= Xu Zihua =

Chinese poet

Xu Zihua (徐自华; 1873–1935) was a Chinese poet.

She was educated at home and interested in poetry from an early age. She became a widow when she was still young and became the principal of Xunxi Girls' School. Both she and her sister Xu Yunhua were part of the South Association. In 1906, she hired Qiu Jin, an anti-Qing Empire revolutionary and poet, as an assistant. They quickly became close friends. Together with Qiu Jin, Xu Zihua started the magazine Chinese Women's News, which published about issues that were at the time considered radical feminist, such as self-education, child education, Western-style healthcare, and economic self-sufficiency.
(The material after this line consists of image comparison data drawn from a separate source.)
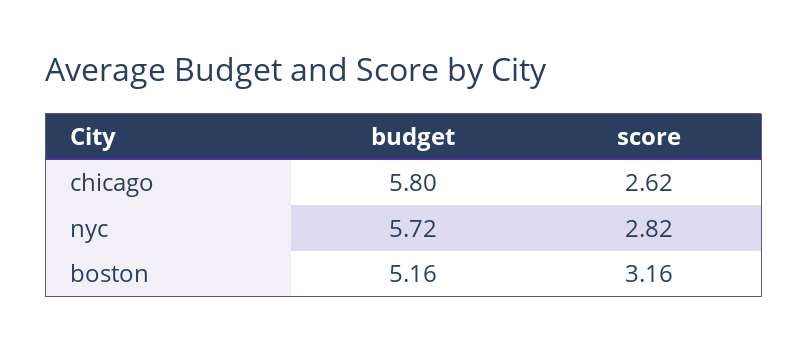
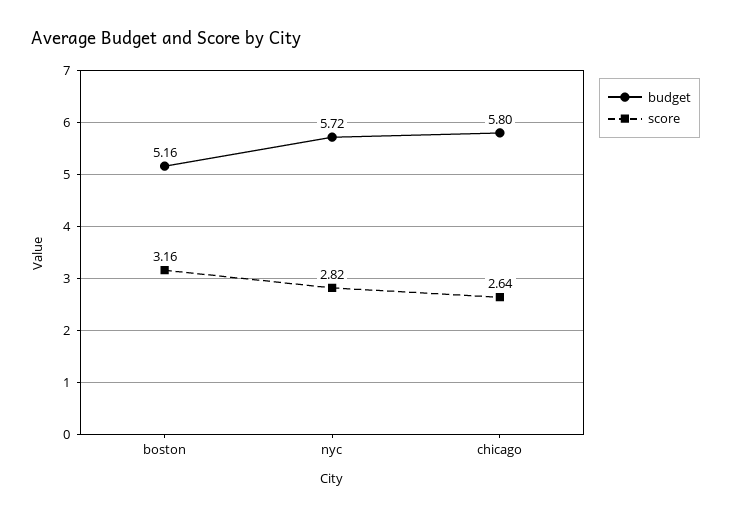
  {
    "budget": {
      "chicago": 5.8,
      "nyc": 5.72,
      "boston": 5.16
    },
    "score": {
-     "chicago": 2.62,
+     "chicago": 2.64,
      "nyc": 2.82,
      "boston": 3.16
    }
  }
Both Wu Zhiying and Xu Zihua contributed to Qiu Jin a lot on her road of feminism, and at the same time they were also affected by Qiu Jin's ideas about equality between men and women.

Qiu Jin was executed in 1907. Four months after her execution, Wu Zhiying send a message to Xu Zihua to discuss the process of Qiu Jin's wish to be buried in Xiling and to help arrange her funeral. Several thousand people came and it turned into a public protest. Both Xu Zihua and the other chief mourner, Wu Zhiying, were on the Qing government's wanted list. Still, Xu Zihua continued to compose poems and essays in Qiu Jin's memory. During this process, her daughter became ill with Diphtheria. The tragedy Xu Zihua encountered greatly affected her health in both body and spirit. Her life after meeting Qiu Jin was dedicated to the revolutionary cause and to writing poetry about ideology and about parting with her daughter and her best friend Qiu Jin. Her poetry is collected in Xu Zihua shiwen ji.

On December 9, 1912, after reconstructs of the Fengyuting, Xu Zihua requests of revolutionary leader Sun Yat-sen to give condolence to Qiu Jin's grave and write her a brief couplet to compliment her heroic deeds.

Xu Zihua died in 1935, leaving one surviving son, Mei Xin.